I'm getting ready to order an AR1 frameset and I wanted to se what "Optimized for Di2 routing" really meant before I did.

Does anyone have any good pictures of what they have done to give it cleaner/easier/more optimized routing for Di2?

I can't seem to find anything much more than stock photos on the interwebz and I'd love to see what the battery placement looks like, the wiring harness, shifter switch etc.

Thanks!


----------



## Superdave3T (May 11, 2009)

MisterC said:


> I'm getting ready to order an AR1 frameset and I wanted to se what "Optimized for Di2 routing" really meant before I did.
> 
> Does anyone have any good pictures of what they have done to give it cleaner/easier/more optimized routing for Di2?
> 
> ...


The wires run into the frame just behind the stem and pass down the downtube and out the sides of the seat tube for the front derailleur coupling.

The non-drive side chainstay holds the battery with two M4 Shimano mounting bolts for their "plate - B" short battery mount with internal wire. The rear derailleur wire runs inside the chainstay and exits just before the carbon rear dropout.

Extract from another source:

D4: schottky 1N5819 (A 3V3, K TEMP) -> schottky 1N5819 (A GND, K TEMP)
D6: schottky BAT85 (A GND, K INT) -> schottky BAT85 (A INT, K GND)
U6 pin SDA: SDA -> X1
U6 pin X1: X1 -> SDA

We use the term "optimized" because the holes and guides are set up to contain and hold the Di2 harness. It is still possible to run a mechanical shifting system inside the bike, but there are no cable housing guides making installation a bit more difficult. There are a few mag/online features with photos of the stock AR1 and if you like I can take some photos of the test bikes here and email them to you, just send me your address and I pass them along. TOUR just found the AR1 the winner in their wind tunnel testing and VeloNews should be completing their review for an upcoming issue which should have additional commentary and illustrations on the slick assembly.

Very Best Regards,
-SD


----------